EXERCISE PASSAGE

In some cases, you can identify forward-looking statements by terminology such
as “may“, “should“, “expects“, “plans“, “anticipates“, “believes“, “estimates“,
“predicts“, or “potential“ or the negative of these terms or other comparable
terminology. These statements are only predictions and involve known and
unknown risks, uncertainties and other factors, including the risks enumerated
in this section entitled “Risk Factors“, that may cause our company’s or our
industry’s actual results, levels of activity, performance or achievements to
be materially different from any future results, levels of activity,
performance or achievements expressed or implied by these forward-looking
statements.
While these forward-looking statements, and any
assumptions upon which they are based, are made in good faith and reflect our
current judgment regarding the direction of our business, actual results will
almost always vary, sometimes materially, from any estimates, predictions,
projections, assumptions or other future performance suggested in this
Registration Statement. Except as required by applicable law, including the
securities laws of the United States, we do not intend to update any of the
forward-looking statements to conform these statements to actual results.
As used in this prospectus, the terms “we“, “us“, “our“,
and “Lithium” mean Lithium Corporation, a Nevada corporation, unless otherwise
indicated.
GENERAL STATEMENT ABOUT RISKS
An investment in our common stock involves a number of
very significant risks. You should carefully consider the following risks and
uncertainties in addition to other information in this prospectus in evaluating
our company and our business before purchasing shares of our company’s common
stock. Our business, operating results and financial condition could be
seriously harmed due to any of the following risks. The risks described below
are not the only ones facing our company. Additional risks not presently known
to us may also impair our business operations. You could lose all or part of
your investment due to any of these risks.
Risks Associated With Mining
All of our properties are in the exploration stage. There
is no assurance that we can establish the existence of any mineral resource on
any of our properties in commercially exploitable quantities. Until we can do
so, we cannot earn any revenues from operations and if we do not do so we will
lose all of the funds that we expend on exploration. If we do not discover any
mineral resource in a commercially exploitable quantity, our business could
fail.

INFORMATION

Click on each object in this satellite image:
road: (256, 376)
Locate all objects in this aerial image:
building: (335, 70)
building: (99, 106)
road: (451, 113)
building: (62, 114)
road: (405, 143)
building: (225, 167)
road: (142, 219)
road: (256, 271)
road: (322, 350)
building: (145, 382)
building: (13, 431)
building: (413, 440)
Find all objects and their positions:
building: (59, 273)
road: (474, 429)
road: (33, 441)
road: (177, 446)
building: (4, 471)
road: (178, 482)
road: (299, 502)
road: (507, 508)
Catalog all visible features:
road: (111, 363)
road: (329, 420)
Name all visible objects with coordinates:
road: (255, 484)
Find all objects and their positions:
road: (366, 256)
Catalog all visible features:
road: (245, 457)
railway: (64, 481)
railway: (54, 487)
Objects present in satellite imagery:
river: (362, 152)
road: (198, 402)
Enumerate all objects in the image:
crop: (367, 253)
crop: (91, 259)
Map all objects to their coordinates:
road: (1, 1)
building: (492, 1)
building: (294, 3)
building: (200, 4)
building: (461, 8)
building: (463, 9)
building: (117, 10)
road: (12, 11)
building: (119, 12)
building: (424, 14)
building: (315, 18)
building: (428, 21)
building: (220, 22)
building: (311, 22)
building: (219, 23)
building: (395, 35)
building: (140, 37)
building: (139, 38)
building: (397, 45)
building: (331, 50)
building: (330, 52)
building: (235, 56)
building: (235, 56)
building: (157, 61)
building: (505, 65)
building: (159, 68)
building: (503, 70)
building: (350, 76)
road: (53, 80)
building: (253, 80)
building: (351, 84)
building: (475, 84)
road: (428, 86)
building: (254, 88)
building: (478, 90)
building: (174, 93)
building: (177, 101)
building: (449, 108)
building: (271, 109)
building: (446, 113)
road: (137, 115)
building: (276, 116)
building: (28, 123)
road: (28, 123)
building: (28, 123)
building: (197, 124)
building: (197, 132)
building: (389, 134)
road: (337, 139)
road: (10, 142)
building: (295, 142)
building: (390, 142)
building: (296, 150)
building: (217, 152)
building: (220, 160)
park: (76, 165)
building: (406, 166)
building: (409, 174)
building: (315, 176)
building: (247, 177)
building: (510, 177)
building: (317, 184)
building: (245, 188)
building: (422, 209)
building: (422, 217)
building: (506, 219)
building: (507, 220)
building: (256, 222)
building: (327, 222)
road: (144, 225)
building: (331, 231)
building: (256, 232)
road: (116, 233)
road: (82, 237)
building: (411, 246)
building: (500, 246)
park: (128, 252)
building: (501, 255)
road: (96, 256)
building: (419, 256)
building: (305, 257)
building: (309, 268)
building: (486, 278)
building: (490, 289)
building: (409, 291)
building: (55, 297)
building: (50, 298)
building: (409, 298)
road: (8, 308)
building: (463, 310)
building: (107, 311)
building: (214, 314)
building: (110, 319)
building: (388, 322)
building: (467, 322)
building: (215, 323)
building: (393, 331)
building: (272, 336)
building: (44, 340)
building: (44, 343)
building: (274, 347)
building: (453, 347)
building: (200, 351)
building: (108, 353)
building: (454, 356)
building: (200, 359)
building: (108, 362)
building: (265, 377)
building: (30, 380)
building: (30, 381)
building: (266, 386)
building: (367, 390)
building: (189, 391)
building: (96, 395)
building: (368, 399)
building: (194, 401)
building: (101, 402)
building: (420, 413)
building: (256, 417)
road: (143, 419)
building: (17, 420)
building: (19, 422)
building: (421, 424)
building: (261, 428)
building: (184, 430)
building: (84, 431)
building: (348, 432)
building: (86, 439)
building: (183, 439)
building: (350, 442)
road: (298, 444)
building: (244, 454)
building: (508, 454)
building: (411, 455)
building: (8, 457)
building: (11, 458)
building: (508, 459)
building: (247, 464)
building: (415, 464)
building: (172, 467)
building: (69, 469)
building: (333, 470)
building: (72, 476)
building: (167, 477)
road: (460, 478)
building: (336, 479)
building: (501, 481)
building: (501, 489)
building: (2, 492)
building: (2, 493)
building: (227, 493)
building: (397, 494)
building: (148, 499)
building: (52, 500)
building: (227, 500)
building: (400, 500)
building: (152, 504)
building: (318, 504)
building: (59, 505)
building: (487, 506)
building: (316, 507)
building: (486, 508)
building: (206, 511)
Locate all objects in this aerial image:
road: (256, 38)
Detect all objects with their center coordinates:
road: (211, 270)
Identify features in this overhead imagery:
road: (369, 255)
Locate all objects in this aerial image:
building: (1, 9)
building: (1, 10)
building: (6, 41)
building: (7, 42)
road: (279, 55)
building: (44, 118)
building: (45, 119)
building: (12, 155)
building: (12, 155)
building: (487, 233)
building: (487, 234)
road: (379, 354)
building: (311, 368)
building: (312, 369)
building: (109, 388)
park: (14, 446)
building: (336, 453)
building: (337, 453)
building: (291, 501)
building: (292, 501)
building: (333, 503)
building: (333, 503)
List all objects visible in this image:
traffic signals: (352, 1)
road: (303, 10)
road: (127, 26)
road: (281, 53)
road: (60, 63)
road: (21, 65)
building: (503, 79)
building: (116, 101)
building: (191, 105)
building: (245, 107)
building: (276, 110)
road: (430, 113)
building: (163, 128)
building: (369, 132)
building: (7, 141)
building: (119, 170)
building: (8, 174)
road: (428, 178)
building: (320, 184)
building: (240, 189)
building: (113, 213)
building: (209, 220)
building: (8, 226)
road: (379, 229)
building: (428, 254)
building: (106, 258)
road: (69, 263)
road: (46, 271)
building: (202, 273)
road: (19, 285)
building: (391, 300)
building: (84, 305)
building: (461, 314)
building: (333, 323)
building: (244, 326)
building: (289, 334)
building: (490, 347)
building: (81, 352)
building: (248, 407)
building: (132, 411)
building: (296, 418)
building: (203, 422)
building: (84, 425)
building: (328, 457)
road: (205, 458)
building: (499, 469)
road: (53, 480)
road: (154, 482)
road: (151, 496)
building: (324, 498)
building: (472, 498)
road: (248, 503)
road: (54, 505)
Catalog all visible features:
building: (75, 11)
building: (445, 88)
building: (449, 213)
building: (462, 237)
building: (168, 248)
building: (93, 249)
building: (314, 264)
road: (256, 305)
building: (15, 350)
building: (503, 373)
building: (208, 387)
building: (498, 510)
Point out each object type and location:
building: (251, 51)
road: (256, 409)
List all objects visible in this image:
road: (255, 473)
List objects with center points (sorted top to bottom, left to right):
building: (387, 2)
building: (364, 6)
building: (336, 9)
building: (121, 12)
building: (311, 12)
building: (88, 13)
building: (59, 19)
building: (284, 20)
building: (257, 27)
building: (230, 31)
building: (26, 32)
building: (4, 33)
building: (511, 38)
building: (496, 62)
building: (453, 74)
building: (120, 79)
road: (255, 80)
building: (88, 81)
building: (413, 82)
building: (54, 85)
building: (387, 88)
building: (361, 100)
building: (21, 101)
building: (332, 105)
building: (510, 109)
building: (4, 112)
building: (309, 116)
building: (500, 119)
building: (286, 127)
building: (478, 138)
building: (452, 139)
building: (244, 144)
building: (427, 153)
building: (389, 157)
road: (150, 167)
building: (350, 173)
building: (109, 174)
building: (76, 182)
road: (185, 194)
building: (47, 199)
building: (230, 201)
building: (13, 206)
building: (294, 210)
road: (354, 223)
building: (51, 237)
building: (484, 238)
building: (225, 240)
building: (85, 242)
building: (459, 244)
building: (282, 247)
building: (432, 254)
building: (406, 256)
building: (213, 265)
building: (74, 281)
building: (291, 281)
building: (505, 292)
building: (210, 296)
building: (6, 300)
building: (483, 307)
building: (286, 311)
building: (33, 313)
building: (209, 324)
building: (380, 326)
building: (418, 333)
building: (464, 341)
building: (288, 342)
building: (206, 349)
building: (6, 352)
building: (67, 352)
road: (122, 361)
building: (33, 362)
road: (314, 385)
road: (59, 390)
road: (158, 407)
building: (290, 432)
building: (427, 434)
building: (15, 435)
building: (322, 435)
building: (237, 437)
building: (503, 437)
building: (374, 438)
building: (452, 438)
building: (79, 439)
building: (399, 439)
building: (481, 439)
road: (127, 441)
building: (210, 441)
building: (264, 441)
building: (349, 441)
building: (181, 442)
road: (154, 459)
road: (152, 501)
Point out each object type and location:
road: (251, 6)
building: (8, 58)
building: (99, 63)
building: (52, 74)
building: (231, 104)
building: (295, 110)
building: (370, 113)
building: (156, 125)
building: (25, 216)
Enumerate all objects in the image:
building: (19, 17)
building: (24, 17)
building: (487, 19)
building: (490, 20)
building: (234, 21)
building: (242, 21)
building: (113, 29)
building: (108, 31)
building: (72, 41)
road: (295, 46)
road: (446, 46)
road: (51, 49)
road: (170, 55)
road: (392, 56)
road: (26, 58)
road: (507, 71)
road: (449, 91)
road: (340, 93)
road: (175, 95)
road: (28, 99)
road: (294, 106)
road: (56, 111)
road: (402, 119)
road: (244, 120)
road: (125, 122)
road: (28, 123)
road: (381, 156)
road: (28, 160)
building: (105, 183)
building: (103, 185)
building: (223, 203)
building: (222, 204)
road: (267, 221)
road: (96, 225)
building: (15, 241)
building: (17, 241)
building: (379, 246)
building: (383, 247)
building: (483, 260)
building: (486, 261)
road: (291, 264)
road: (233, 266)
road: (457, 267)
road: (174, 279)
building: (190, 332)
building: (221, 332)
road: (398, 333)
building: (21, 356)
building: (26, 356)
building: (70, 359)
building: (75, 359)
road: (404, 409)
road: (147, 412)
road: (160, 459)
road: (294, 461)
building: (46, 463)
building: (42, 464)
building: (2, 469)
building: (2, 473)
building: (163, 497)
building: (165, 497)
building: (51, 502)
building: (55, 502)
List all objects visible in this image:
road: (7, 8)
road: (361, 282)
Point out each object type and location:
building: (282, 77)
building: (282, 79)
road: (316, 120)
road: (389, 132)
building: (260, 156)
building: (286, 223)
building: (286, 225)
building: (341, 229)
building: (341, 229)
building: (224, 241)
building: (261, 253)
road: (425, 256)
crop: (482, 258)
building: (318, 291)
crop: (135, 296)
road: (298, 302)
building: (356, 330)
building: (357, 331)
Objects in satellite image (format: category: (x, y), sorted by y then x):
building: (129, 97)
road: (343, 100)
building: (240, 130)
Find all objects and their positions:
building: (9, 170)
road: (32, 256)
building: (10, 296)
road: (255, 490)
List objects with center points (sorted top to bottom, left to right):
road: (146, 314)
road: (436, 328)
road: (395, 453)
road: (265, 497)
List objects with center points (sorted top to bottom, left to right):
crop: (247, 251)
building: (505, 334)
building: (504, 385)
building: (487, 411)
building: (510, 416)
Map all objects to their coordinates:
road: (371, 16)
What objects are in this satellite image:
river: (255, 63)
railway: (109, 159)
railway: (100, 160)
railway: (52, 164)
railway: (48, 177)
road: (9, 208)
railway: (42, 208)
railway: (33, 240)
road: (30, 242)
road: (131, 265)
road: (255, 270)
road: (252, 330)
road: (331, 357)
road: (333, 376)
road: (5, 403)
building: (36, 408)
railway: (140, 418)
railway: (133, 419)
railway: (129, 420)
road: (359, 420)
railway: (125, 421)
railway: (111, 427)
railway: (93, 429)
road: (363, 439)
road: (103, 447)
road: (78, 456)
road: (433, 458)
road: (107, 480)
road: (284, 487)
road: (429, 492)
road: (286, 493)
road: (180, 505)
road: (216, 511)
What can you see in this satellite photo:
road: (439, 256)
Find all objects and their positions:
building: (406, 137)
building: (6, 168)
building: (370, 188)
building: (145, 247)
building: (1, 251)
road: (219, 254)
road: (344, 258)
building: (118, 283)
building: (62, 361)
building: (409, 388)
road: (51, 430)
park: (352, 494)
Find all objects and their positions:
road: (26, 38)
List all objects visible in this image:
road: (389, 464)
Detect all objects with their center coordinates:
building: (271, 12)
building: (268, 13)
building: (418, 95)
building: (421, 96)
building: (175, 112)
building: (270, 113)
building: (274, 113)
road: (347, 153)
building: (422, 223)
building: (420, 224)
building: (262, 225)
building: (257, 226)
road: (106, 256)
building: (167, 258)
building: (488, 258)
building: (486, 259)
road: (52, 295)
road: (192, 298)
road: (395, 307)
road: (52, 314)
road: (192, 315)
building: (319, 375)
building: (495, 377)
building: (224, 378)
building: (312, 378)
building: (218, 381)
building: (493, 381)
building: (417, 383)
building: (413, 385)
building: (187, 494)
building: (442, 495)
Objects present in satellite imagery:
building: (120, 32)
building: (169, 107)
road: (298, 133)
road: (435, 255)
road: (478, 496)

PROBLEMS TO WORK ON
A – In the prospectus excerpt, what does the term "Lithium" mean?
B – Copy the part of the prospectus excerpt that begins at the words "While these forward-looking" and stops after "to actual results.", replacing "good faith" with "full sincerity".

WRITTEN ANSWERS
A – It means Lithium Corporation, a Nevada corporation, unless otherwise indicated.

B –
While these forward-looking statements, and any
assumptions upon which they are based, are made in full sincerity and reflect our
current judgment regarding the direction of our business, actual results will
almost always vary, sometimes materially, from any estimates, predictions,
projections, assumptions or other future performance suggested in this
Registration Statement. Except as required by applicable law, including the
securities laws of the United States, we do not intend to update any of the
forward-looking statements to conform these statements to actual results.